The cross-staff is a navigational instrument, an early form of which is thought to have been invented in around 400 BCE in Chaldea (an ancient land bordering the upper end of the Persian Gulf), although its use for navigation does not appear to have occurred until the fourteenth century CE. The main component is a long wooden rod or staff, usually about thirty-six inches long, having a square cross-section and a graduated scale marked along its length on each of the four sides. The other components consist of much shorter vanes (cross-pieces) that are designed to slide back and forth along the length of the main staff. Each vane (of which there are usually four in number) is unique in terms of both its length and how it is graduated. When the cross-staff is in use, only one vane is used at a time, each being intended for use with the markings on a different side of the main staff.
A reproduction of the 1720 Jochem Hasebroek Cross-staff
A full description of the reproduction 1720 Jochem Hasebroek cross-staff illustrated above, together with many other navigational instruments of historical interest, can be found at the website of Nicolàs de Hilster (http://www.dehilster.info). The website features a number of reproductions created by him, together with some very useful background information. The cross-staff gets its name from its cruciform appearance (it may also be occasionally referred to as a Jacob's staff or Jacob staff, although this name is also sometimes used to refer to other types of apparatus, so we will stick with the name cross-staff).
The cross-staff as we know it today was first described the Jewish mathematician Levi ben Gerson of Provence, France (1288-1344), although its invention is credited by some sources to Jewish astronomer and physician Jacob ben Makir ibn Tibbon (1236-1312) who also lived in Provence during the same period. The instrument has been variously used for astronomical observations, for surveying, and for navigation. It can be used to measure the angular height of an object relative to the user, or to measure the angular distance between two objects in the night sky.
The use of the cross-staff for navigation is believed to have first been suggested in 1514 by the German mathematician Johannes Werner (1468-1522). It was typically used to measure the elevation of the Sun at mid-day in order to find the current latitude of the observer. Each vane (or cross-piece) is used to measure a different range of angles. The user holds one end of the cross-staff close to one cheek in order to sight along its length, and slides the vane along the main staff until its lower edge lines up with the horizon and its upper edge lines up with the Sun. The vane is then held in place and lowered so that its position in relation to the markings on the main staff can be read. The reading gives the altitude (usually in degrees) of the Sun above the horizon.

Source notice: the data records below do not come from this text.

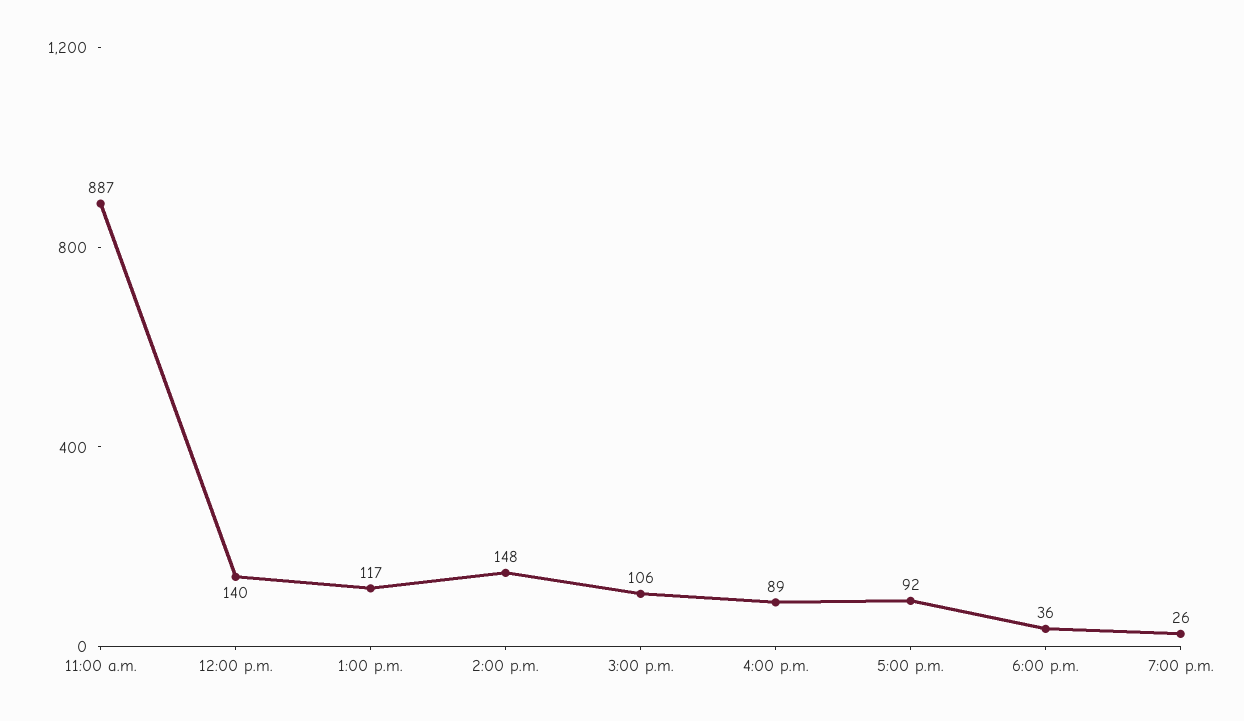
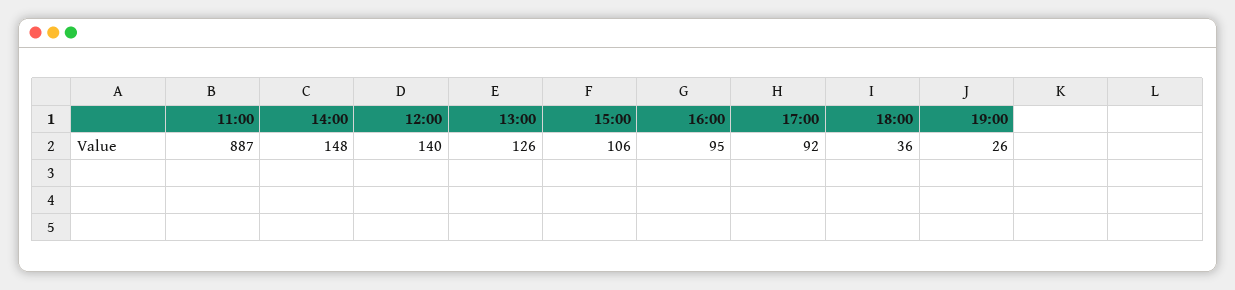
  {
    "11:00 a.m.": 887,
    "12:00 p.m.": 140,
-   "1:00 p.m.": 117,
+   "1:00 p.m.": 126,
    "2:00 p.m.": 148,
    "3:00 p.m.": 106,
-   "4:00 p.m.": 89,
+   "4:00 p.m.": 95,
    "5:00 p.m.": 92,
    "6:00 p.m.": 36,
    "7:00 p.m.": 26
  }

A cross-staff in use (image credit: Canadian Museum of History)
In some ways, the cross-staff was ideal for use at sea as a navigational instrument. It was light, portable and relatively simple to make. On the other hand, it did suffer from some limitations. The instrument relied on the ability of the observer to accurately line up two different points simultaneously. However, the human eye is not actually capable of focusing on two different points at the same time, which meant that there was always the possibility of errors being made, particularly if the user was inexperienced. The margin of error is usually relatively small if the angle being measured is greater than or equal to twenty degrees (20°) and less than or equal to sixty degrees (60°). The further the angle falls outside this range, the greater the likelihood of error.
There was also the small matter of having to look directly into the Sun whilst measuring its altitude - never a particularly good idea, although the use of smoked glass provided a partial solution. The problem of having to look directly into the sun was eventually solved by the introduction of an instrument called the back-staff. This instrument measured the altitude of the Sun by allowing it to cast the shadow of a vane (called the shadow vane) onto another vane (the horizon vane) mounted at the front of the instrument. The user stood with their back to the Sun, and sighted the horizon through slits in the sighting vane (mounted at the rear of the instrument) and the horizon vane. The shadow vane would be moved along the forward arc until its shadow fell on the horizon vane, and its position on the arc then recorded. Easier to use than the cross-staff (although according to some sources less accurate), the back-staff gradually became more widely used. Eventually, both instruments would be superseded by the octant.
An 18th century back-staff (image credit: National Museum of American History)
The back-staff illustrated above is typical of those that had evolved by the mid-seventeenth century from the instrument originally designed by English navigator and explorer Captain John Davis (1550-1605) in 1594. The version designed by Davis, which became known as the Davis Quadrant, was a significant improvement on existing versions of the back-staff. It also overcame some of the shortcomings of other navigational instruments in use at the time, including the cross-staff, astrolabe and quadrant.